Only one of the practice prevalence/comorbidity interaction terms was significantly different from 0: commonly occurring conditions presenting among patients with high levels of comorbidity. This finding implies that the comorbidity has a stronger influence on the chances of referral for patients presenting with common problems than those presenting with less common problems.
Table 4 shows the estimated probabilities of referral based on differences in practice prevalence and comorbidity. These probabilities were obtained from the b coefficients in Table 3. The reference group for the probability estimates is women aged 18 to 44 years with health problems categorized as medical conditions. The chances of referral varied as much as 8-fold based on only the practice prevalence of the principal diagnosis and level of comorbidity.
Discussion
Our results support the hypothesis that the frequency with which patients’ health problems present to primary care physicians (practice prevalence) has a strong inverse relationship with the chances of referral to specialty care. Primary care physicians were more likely to send patients with uncommon problems to specialists and retain those with the most common conditions. This finding highlights the responsible judgment primary care physicians employ in recognizing the boundaries of their scope of practice. Practice prevalence is a defining feature of the primary care–specialty care interface.

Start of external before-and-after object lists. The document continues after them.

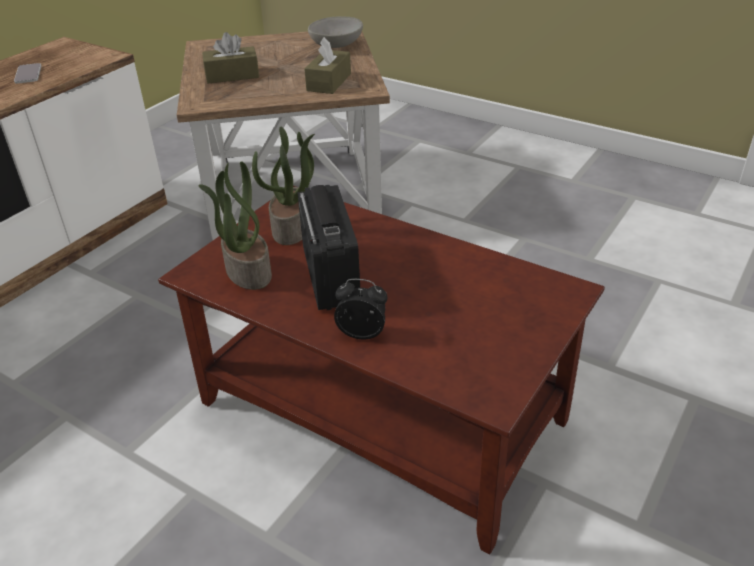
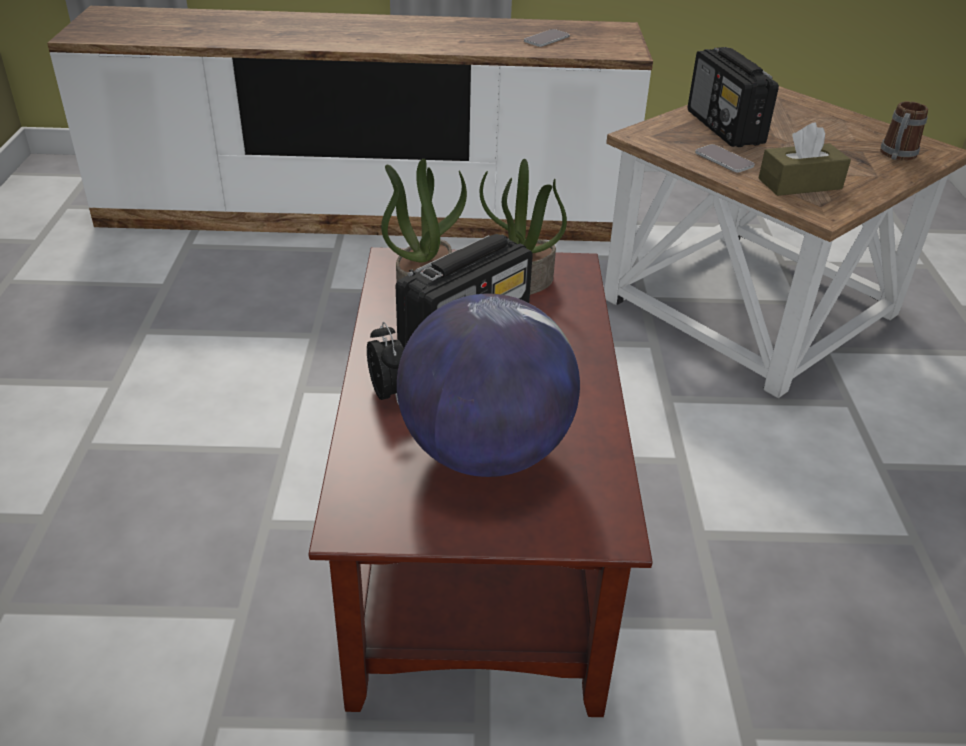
camera: 55 degrees right, 0 degrees up
(232, 75) = (725, 128): brown tissue box -> radio
(269, 91) = (724, 160): none -> phone
(337, 45) = (896, 156): grey bowl -> mug
(464, 312) = (485, 452): none -> globe

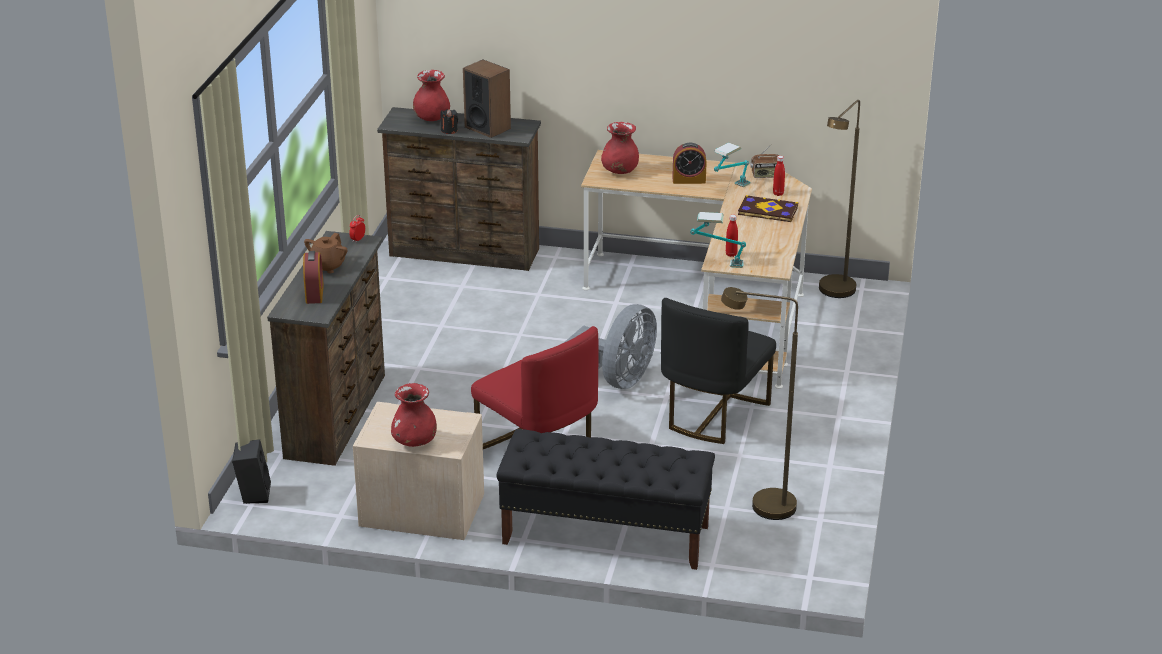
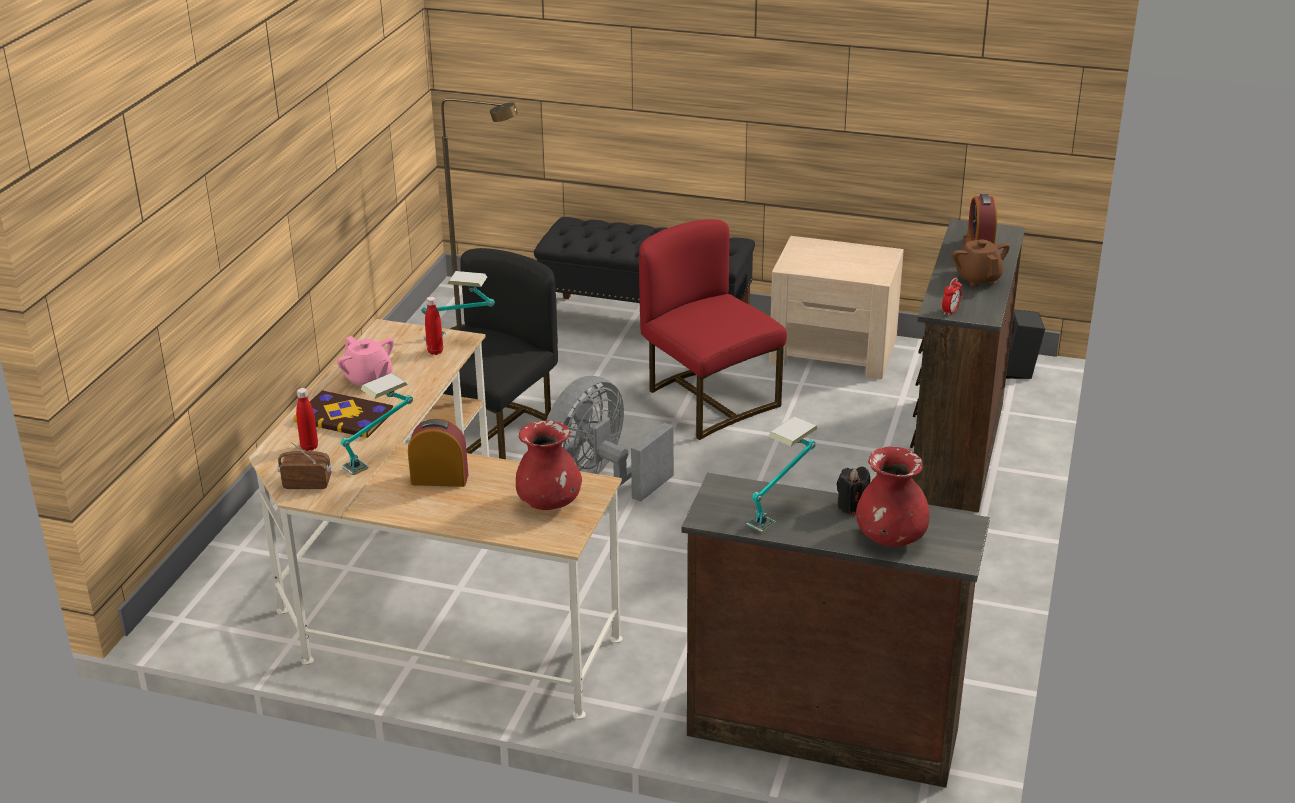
camera: 175 degrees left, 0 degrees up
(327, 266) = (978, 278): brown teapot -> brown teapot turned 45 degrees counterclockwise
(414, 441) = (839, 249): red vase -> none
(487, 127) = (781, 510): speaker -> table lamp
(767, 234) = (368, 380): none -> pink teapot
(834, 294) = (228, 610): brown floor lamp -> none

Referring patients with uncommon problems to specialists is a rational way to organize medical care. Outcomes are related to the volume of patients managed with a specific condition.18 Specialists need to care for an adequate number of patients with uncommon problems to maintain clinical competence. Patient self-referral, however, which dilutes the prevalence of health problems presenting to specialists, may result in potentially invasive and expensive diagnostic approaches to patients more appropriately evaluated by primary care physicians.19
In addition to a condition’s practice prevalence, the number and severity of comorbidities managed during the visit influenced primary care physicians’ decisions to make specialty referrals. Also, we found an interaction effect between high practice prevalence and high levels of comorbidity. In other words, patients with uncommon conditions were commonly referred, regardless of the complexity of other conditions. The chances of referral markedly increased for patients with common conditions when they also presented with co-existing medically complex health problems. Thus, the rare presentations for which specialist assistance is sought may be a result of either the practice prevalence of the presenting problem or the overall complexity of a patient.
Men were more commonly referred than were women, after accounting for differences in the nature of their problems. A possible explanation for this finding is that because women make more office visits over a year than men,20 their probability of referral during any given visit will be lower given roughly equal chances of referral between the 2 groups during the course of a year.
Further Research
We demonstrated that the potential need for surgical interventions was an important predictor of referral. Even after other clinical factors were controlled, medical conditions were 39% less likely to be referred than surgical ones. This is not surprising given that primary care physicians generally perform only minor office-based surgical procedures. But which surgical procedures should be in the scope of practice of primary care physicians? This question deserves further research and could be addressed in part by an analysis that is similar to the one presented here. Common outpatient procedures are candidates for inclusion as primary care services. Secondary considerations include the requirements and expense of necessary equipment, technical personnel, and training. Research that builds epidemiologic profiles of office-based procedures would be helpful in determining how responsibilities should be divided between generalists and specialists for these technical services.
Limitations
Several limitations in our study’s data source warrant consideration. First, the data set of visits provided information on primary care physicians’ referral decisions and did not elucidate whether patients actually received specialty care. Second, the sample was restricted to visits made to generalist physicians, excluding both obstetrician-gynecologists and medical subspecialists who may act as primary care physicians. Third, the NAMCS data set did not include hospital-based physicians, who are known to have higher referral rates than their office-based counterparts.13 Fourth, the unit of analysis was the visit rather than the patient. Patients with certain chronic conditions may have higher referral rates than suggested by our data if the measure used is the percentage of persons obtaining specialty care over a year. The advantage of focusing on the visit is that physician referral decisions can be examined rather than specialist use. Fifth, some conditions had lower than expected referral rates (eg, appendicitis had a referral rate of 46%), because the denominator for the referral rates was all visits made to generalists for the condition, which included both new presentations and follow-up visits. Finally, because of data limitations we did not assess the extent to which condition prevalence within an individual physician’s own practice affects his or her referral behavior.